"Soll ich dir einen machen"? - Arbeit in einer behüteten Werkstatt

von Maximilian Billig, Jg. 12 (2004)

Ich sitze am Frühstückstisch. Mit einem mulmigen Gefühl im Bauch. Angst, Hilf- und Ratlosigkeit. Die Gedanken kommen nicht weg von diesem Praktikum, auch nicht auf dem Weg und erst recht nicht vor der Tür der Werkstatt für behinderte Menschen. Ich trete ein, werde freundlich von Frau Münker, meiner Ansprechpartnerin, empfangen, und wir gehen gemeinsam in Halle 2, Metallverarbeitung. Ich schaue mich um und fühle mich komisch, während mir Frau Münker sagt, ich solle mich einfach irgendwo hinsetzen und einfach ganz normal sein und mithelfen, dann lerne ich auch alles und alle kennen. Doch als ich gerade auf dem Weg zu den behinderten Mitarbeitern bin, lerne ich auch schon den ersten kennen: „Hallo, ich bin der Peter, und du?“ sagt er, und noch bevor ich antworten kann: „Biste mim Auto da?“ Ich weiß nicht, ob ich auf eine bestimmte Weise antworten soll und antworte deshalb normal, das heißt brav, höflich und respektvoll. Wir setzen uns dann an den Tisch und fangen an zu arbeiten, kleinste Teilchen für die Schlüsselfirma DOM ineinanderzustecken, keiner weiß, wofür genau, aber jeder weiß, er wird gebraucht. Beim Arbeiten unterhalten wir uns:

„Soll ich dir einen machen?“ „Ähh, bitte?!“ „Ja, soll ich dir einen machen, Max?“ „Hmm, okay Peter, mach mir einen!“ Und Peter fängt an, meine Schultern zu massieren. Gleichzeitig kommt André und versucht, mich zu überzeugen: „Weißte, Max, wenn man ganz viele Kartoffeln isst, kann man in die Steckdose packen, und es passiert nichts!“

Ich kann mein Lachen nicht mehr einhalten und lache deshalb laut, doch das stört hier keinen.
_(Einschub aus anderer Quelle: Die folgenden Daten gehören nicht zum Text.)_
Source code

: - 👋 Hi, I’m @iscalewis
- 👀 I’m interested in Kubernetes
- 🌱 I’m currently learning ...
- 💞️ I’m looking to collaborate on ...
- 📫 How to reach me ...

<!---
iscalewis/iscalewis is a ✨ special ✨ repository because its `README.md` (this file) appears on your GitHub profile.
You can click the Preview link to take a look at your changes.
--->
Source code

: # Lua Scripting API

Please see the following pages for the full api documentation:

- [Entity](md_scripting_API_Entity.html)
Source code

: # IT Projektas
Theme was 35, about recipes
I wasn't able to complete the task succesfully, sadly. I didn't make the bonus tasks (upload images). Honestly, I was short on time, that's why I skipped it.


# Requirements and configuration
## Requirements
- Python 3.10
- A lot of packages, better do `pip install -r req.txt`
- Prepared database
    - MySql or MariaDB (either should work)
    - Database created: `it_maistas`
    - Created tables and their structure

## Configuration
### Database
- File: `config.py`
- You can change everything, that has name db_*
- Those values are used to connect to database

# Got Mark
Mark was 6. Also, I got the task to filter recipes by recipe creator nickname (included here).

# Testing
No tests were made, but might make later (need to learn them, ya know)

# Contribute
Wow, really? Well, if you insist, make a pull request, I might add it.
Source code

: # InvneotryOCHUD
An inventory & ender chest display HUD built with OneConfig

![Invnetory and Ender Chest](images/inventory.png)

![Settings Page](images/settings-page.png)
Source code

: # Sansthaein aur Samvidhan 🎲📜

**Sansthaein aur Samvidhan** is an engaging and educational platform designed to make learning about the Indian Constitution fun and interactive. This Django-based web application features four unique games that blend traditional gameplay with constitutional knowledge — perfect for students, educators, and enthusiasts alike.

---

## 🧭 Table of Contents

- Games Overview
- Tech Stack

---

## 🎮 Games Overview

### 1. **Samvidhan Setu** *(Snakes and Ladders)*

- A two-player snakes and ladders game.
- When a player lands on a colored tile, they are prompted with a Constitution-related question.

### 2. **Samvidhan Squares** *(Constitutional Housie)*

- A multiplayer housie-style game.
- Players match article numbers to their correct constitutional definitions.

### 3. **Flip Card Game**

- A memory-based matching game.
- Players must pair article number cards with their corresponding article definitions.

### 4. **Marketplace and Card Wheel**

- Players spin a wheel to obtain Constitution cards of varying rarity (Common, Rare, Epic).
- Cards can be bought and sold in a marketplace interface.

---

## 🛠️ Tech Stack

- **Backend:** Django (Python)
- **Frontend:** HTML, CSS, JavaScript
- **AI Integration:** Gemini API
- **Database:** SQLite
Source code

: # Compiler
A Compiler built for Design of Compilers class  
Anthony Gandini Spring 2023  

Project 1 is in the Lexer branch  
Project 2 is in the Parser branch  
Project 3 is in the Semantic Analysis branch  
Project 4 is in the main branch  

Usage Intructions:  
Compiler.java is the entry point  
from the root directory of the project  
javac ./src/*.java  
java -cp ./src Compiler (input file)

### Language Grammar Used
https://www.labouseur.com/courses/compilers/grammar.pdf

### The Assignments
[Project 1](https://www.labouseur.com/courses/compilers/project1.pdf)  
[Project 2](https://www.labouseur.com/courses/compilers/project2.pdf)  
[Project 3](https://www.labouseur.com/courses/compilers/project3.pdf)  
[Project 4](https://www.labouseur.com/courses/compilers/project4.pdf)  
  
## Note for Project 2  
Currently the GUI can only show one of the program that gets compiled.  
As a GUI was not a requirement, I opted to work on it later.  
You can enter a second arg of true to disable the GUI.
Nach dem Mittagessen mit den behinderten Menschen kommt schon wieder Peter zu mir. Er hat eine Taschentuch-Packung in der Hand und beginnt zu „telefonieren“.

„Aha, ja...... ohhh nein! Max, für dich, die Polizei!“ Ich kann mich wieder nicht halten und kriege fast Bauchschmerzen vor Lachen. Doch ich nehme die Packung und telefoniere auch.
Schon an diesem ersten Tag merke ich, dass ich dort die wichtigste Erfahrung gesammelt habe: Die behinderten Menschen sind ganz „normal“, sie lachen und streiten wie wir alle, nur sind sie viel kontaktfreudiger, offener und ehrlicher, sie sagen erst recht immer, was sie meinen. Die nächsten Wochen würden „nur“ Routine bringen, die man aber braucht, um mit behinderten Menschen besser ohne Vorurteile umgehen zu können. Aber ohne dieses Praktikum hätte ich so etwas nicht erlebt und meine Angst ablegen können, so dass ich wirklich sagen kann, dass sich diese zweieinhalb Wochen gelohnt haben. Ich habe viele behinderte Menschen persönlich näher kennengelernt, aber vor allem habe ich, wie gesagt, die Angst und die Vorurteile, die ich am Anfang hatte, abgelegt und gestehe, dass es mir Spaß gemacht hat, dort Praktikant gewesen zu sein.